A study demonstrated that a sodium polyacrylate composite had high adsorption and desorption efficiency, implying that sodium polyacrylate can be recycled and reused as an effective absorbent for Cu(II) recovery. Sodium polyacrylate is able to do this because of its function group (-COO-) in its matrix which contributes to its effective adsorption capacity. Sodium polyacrylate has a very high adsorption capacity and one of the highest adsorption capacities for sodium polyacrylate was found with Cu(II) ions. Using a mild concentration of 0.01 M nitric acid, almost all of the copper could be recovered from the sodium polyacrylate matrix. The results of the study indicate the effectiveness of using sodium polyacrylate to rid the environment of toxic metals like copper. It is also a sustainable solution since sodium polyacrylate can be recycled and reused, therefore, reducing waste.

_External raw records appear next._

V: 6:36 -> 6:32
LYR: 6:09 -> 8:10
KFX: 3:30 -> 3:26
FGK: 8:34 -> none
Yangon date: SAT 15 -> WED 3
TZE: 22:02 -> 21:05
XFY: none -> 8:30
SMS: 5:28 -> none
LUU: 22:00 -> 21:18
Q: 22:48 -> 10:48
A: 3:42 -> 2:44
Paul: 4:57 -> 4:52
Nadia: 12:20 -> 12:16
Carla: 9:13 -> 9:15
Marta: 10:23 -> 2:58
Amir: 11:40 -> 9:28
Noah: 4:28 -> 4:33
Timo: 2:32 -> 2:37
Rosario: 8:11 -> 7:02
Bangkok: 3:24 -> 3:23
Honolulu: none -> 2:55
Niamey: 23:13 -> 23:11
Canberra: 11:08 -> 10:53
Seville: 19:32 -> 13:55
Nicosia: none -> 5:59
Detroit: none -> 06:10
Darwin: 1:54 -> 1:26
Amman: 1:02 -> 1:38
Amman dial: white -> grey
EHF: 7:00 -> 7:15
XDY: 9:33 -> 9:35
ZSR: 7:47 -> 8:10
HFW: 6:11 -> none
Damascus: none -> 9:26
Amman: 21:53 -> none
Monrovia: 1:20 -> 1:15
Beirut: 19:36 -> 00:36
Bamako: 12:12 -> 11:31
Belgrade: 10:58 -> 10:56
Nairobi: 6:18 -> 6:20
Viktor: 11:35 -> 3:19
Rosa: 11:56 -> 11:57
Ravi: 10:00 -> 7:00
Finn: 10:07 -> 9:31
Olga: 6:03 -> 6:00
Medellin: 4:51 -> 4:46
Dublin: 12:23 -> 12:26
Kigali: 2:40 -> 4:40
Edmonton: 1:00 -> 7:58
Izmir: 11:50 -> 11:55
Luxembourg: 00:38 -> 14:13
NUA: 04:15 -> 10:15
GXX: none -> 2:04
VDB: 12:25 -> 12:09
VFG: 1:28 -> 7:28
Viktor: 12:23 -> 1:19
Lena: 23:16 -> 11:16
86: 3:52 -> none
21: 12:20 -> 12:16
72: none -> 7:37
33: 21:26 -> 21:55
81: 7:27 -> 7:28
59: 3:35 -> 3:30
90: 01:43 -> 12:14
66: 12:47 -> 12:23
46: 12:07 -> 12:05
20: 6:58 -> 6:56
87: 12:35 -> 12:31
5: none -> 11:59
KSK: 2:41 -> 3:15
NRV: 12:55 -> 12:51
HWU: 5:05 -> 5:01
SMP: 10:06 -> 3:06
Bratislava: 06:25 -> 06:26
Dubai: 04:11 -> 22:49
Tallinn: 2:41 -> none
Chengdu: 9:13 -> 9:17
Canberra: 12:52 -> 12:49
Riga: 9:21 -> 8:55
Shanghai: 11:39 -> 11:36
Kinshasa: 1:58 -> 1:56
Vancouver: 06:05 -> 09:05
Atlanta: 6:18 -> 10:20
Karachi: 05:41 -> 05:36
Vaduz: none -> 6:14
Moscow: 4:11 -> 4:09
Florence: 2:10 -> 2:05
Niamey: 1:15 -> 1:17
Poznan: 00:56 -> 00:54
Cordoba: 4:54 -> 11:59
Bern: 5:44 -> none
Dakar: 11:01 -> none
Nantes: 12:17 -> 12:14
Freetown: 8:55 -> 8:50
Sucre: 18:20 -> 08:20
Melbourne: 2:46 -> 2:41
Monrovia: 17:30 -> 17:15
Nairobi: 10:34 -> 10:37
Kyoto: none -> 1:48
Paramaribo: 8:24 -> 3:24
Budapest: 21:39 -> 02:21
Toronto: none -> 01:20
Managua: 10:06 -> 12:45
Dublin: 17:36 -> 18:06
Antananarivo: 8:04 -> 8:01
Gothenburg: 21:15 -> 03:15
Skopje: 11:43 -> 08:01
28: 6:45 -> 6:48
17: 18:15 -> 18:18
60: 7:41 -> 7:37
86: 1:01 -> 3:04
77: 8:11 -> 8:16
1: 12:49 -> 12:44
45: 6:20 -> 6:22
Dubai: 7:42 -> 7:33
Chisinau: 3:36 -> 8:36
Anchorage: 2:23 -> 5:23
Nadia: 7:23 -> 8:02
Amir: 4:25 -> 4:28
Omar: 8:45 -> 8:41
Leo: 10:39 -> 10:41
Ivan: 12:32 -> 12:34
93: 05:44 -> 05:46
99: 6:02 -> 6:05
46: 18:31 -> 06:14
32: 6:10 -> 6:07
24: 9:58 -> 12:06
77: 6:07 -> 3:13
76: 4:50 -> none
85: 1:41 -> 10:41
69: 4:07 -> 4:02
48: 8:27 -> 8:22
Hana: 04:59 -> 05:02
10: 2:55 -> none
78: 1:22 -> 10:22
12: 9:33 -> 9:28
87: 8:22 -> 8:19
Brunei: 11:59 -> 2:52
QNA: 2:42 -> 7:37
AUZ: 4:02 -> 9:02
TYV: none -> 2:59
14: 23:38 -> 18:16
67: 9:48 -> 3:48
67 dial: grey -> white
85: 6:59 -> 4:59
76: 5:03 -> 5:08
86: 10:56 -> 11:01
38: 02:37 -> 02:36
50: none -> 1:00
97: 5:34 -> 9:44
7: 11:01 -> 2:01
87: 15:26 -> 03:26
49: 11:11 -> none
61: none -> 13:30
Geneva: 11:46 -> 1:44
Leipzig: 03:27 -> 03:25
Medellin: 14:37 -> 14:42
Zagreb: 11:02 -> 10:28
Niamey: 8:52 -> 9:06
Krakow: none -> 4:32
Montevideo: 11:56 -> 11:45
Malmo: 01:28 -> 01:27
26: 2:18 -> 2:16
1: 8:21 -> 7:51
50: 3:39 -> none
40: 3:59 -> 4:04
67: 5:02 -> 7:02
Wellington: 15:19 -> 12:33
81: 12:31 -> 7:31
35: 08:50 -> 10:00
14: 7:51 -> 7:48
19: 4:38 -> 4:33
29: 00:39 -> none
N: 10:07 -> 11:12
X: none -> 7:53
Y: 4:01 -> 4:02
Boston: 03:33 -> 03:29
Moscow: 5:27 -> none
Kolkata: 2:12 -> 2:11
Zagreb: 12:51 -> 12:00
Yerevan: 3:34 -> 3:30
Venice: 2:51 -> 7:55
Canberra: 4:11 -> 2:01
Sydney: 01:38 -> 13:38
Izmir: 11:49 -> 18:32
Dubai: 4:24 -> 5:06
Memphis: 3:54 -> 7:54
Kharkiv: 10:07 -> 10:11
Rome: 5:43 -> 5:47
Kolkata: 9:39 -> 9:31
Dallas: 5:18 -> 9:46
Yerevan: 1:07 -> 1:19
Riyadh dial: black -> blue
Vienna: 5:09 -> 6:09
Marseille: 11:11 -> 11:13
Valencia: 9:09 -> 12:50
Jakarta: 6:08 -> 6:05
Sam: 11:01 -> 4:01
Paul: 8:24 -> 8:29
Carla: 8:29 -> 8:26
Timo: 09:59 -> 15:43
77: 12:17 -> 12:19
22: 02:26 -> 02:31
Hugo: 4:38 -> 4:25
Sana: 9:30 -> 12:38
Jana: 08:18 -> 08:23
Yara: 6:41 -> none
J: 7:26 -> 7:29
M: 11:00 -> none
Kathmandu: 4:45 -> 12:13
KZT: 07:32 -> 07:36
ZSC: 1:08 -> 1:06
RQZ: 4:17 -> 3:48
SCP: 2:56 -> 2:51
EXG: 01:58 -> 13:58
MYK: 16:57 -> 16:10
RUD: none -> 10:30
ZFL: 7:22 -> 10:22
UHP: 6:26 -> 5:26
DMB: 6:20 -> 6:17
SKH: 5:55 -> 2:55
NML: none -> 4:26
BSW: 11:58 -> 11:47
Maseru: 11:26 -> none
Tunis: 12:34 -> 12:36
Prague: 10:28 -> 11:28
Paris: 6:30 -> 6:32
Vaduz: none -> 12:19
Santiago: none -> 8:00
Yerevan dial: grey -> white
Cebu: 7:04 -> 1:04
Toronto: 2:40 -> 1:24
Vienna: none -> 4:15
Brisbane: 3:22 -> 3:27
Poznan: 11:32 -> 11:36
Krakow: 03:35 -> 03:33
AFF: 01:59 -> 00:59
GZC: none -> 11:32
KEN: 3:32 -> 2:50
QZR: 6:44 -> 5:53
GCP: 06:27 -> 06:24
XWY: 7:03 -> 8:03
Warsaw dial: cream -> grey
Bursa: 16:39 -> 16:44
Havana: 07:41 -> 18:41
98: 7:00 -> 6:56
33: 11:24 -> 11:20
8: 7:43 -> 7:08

=== Drug delivery applications ===
Sodium polyacrylate can be used for microencapsulation to deliver substances like probiotics. The delivery of probiotics to the digestive system can be difficult because the viability of probiotics decreases sharply throughout the gastrointestinal tract due to strong acid conditions. Although alginate (Alg) is the most extensively used native microcapsule matrix, combining Alg with sodium polyacrylate yields better results based on research comparing different encapsulation methods. Sodium polyacrylate is an oral safe food additive approved by the Food and Drug Administration (FDA) and has repeated carboxylate groups along its molecular chain. As a result, the acid buffering effect of sodium polyacrylate could be better than small molecular acid. Also, the binding capacity of sodium polyacrylate with calcium ions could be higher than Alg because of the high concentration of carboxylate groups and the increased flexible nature of the polymer chain.

Sodium polyacrylate has been found useful in drug delivery applications. When combined with Alg, sodium polyacrylate was able to successfully encapsulate Lactobacillus plantarum MA2 and allowed better probiotic delivery compared to an Alg microcapsule. This result is true for both the small and large intestine. This research has shown that Alg-PAAS(1:2) could be a potentially effective microcapsule matrix in probiotic drug delivery. This capsule enhanced the survival of the probiotic when traveling both in vitro and in vivo.

=== Entertainment ===
Hydrogel beads made of sodium polyacrylate are used as expandable water toys, and as ammunition for gel blaster toy guns. It is also a key component of the gel used for nuru massage.

== Safety ==
Sodium polyacrylate itself does not irritate the skin. It is made up of large polymers that do not have the ability to infiltrate the skin. However, sometimes sodium polyacrylate is mixed with acrylic acid which is leftover from the manufacturing process. As a leftover of producing sodium polyacrylate, acrylic acid can cause a rash in contact with skin. It should be less than 300 PPM as the absorbent material in paper diapers. Also, if sodium polyacrylate is being used in a powder form it should not be inhaled. If spilled in an area with water, sodium polyacrylate could cause the ground to be very slippery. Finally, sodium polyacrylate can cause severe clogging if it enters sewers or drainage systems in large quantities. Otherwise, sodium polyacrylate is non-toxic and safe from any major risks. The data on its safety on environment is not adequate, however it is considered non-biodegradable and may cause salinization of soil when added in large quantities.